The nationwide ceasefire, which came into effect midnight Thursday, follows the deal brokered by Turkey and Russia for Aleppo which allowed the evacuation of tens of thousands of civilians.

Astana talks

Moscow and Ankara are now pushing for peace talks between Damascus and the rebels to start soon in the capital of Kazakhstan, Astana.

“Now we need to do everything for these agreements to come into force, for them to work, so that the negotiating teams that have been or are being formed promptly and as soon as possible arrive in Astana,” Putin said.

Russia and Turkey have both said that the peace talks they will supervise are meant to supplement UN-backed peace efforts, rather than replace them entirely.

Russian Foreign Minister Sergei Lavrov said that Russia, Turkey and Iran were currently organising for the talks to begin in Astana and pressing for other key international players to get involved.

Lavrov said Moscow would invite Egypt before trying to attract other regional powers such as Saudi Arabia, Qatar, Iraq and Jordan.

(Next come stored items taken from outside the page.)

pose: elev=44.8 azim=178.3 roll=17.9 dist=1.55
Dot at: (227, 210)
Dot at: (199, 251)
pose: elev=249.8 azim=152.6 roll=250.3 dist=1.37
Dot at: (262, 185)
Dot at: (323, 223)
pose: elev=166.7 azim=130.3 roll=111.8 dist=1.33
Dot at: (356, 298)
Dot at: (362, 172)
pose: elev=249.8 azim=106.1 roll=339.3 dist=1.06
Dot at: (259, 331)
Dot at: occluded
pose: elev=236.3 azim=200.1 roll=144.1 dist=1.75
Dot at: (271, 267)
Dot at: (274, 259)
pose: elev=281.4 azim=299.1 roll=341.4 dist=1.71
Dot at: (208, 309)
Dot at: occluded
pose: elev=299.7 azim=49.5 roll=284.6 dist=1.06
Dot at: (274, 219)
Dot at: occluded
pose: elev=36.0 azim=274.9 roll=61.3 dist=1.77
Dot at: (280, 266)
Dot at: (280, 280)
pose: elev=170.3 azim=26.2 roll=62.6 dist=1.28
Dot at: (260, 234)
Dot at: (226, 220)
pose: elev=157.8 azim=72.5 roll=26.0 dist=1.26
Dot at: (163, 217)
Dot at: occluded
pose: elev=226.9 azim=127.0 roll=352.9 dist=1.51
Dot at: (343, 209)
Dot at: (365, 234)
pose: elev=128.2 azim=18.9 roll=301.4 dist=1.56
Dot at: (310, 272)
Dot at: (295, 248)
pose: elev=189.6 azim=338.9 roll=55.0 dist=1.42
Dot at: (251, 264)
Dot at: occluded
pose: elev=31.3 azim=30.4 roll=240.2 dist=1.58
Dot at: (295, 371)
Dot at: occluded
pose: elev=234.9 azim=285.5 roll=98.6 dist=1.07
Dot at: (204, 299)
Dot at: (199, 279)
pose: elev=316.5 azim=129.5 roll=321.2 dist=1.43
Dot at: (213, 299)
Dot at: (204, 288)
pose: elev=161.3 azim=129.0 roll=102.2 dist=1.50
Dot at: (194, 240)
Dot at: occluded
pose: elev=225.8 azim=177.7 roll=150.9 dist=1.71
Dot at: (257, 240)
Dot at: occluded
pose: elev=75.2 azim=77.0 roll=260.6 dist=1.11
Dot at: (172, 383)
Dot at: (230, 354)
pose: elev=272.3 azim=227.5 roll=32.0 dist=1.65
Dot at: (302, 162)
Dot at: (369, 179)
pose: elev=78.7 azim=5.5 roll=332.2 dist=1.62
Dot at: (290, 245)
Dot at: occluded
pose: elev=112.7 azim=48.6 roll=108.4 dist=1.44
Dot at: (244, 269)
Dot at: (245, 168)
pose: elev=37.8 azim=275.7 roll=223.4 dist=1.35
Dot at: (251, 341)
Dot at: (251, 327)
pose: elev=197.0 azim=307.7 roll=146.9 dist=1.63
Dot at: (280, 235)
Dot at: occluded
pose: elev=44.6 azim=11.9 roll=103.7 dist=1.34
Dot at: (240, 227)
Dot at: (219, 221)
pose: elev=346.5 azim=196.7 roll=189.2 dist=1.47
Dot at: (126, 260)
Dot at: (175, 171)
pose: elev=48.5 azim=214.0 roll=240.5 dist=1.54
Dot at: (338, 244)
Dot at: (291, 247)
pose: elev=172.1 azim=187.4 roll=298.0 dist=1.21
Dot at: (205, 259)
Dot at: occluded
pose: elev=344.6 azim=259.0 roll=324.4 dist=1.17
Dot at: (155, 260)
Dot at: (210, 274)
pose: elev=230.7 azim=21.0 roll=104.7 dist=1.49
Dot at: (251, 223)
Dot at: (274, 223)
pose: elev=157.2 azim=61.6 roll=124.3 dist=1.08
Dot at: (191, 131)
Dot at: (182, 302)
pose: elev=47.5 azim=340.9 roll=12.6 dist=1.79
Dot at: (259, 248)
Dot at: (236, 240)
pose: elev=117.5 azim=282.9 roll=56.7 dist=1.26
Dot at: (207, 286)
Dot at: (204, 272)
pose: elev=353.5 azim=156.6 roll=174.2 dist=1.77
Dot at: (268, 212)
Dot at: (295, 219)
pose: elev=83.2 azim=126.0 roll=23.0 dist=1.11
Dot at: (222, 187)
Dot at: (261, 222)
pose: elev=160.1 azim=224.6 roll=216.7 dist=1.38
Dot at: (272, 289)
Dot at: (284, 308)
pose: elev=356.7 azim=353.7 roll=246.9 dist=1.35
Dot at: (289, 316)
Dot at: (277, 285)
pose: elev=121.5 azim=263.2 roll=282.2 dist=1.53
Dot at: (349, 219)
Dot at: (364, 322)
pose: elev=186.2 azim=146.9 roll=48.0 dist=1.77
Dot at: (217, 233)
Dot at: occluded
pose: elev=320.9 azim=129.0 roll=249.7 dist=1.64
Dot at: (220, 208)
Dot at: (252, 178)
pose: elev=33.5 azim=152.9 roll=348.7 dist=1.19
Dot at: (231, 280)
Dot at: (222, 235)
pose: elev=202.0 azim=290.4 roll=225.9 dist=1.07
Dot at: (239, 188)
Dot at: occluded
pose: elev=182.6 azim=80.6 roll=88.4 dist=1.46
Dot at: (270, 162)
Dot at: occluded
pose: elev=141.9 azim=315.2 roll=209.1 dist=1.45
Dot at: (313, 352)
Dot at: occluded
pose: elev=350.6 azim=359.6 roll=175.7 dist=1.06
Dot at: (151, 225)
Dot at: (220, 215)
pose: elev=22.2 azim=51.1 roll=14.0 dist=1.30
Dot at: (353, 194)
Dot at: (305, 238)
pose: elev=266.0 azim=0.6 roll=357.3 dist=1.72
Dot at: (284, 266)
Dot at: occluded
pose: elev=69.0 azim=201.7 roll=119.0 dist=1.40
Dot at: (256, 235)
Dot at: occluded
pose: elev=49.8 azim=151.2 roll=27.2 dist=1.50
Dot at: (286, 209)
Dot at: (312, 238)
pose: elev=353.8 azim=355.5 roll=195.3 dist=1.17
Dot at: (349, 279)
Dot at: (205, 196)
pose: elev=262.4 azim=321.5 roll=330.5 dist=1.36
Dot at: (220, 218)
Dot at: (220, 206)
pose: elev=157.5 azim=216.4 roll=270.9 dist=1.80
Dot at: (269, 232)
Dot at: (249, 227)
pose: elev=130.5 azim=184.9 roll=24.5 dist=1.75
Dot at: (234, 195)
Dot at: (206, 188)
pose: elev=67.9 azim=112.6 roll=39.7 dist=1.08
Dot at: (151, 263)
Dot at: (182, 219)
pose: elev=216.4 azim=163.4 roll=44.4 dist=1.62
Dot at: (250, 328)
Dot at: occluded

In a clear snub to US President Barack Obama, Russia’s top diplomat said Moscow would look to get the team of President-elect Donald Trump in the mix when he takes power next month.

As its cooperation tightened with Moscow, Turkey stood conspicuously quiet as the regime, supported by Russia, took control last week of Aleppo, handing the rebels their biggest defeat in the civil war so far.

The victory was also a boost for Putin, who sent forces to Syria last year to bolster Assad in an unprecedented intervention.

Syria’s conflict began with a 2011 uprising against Assad but quickly morphed into a complicated civil war that has now killed more than 310,000 people and forced millions more from their homes.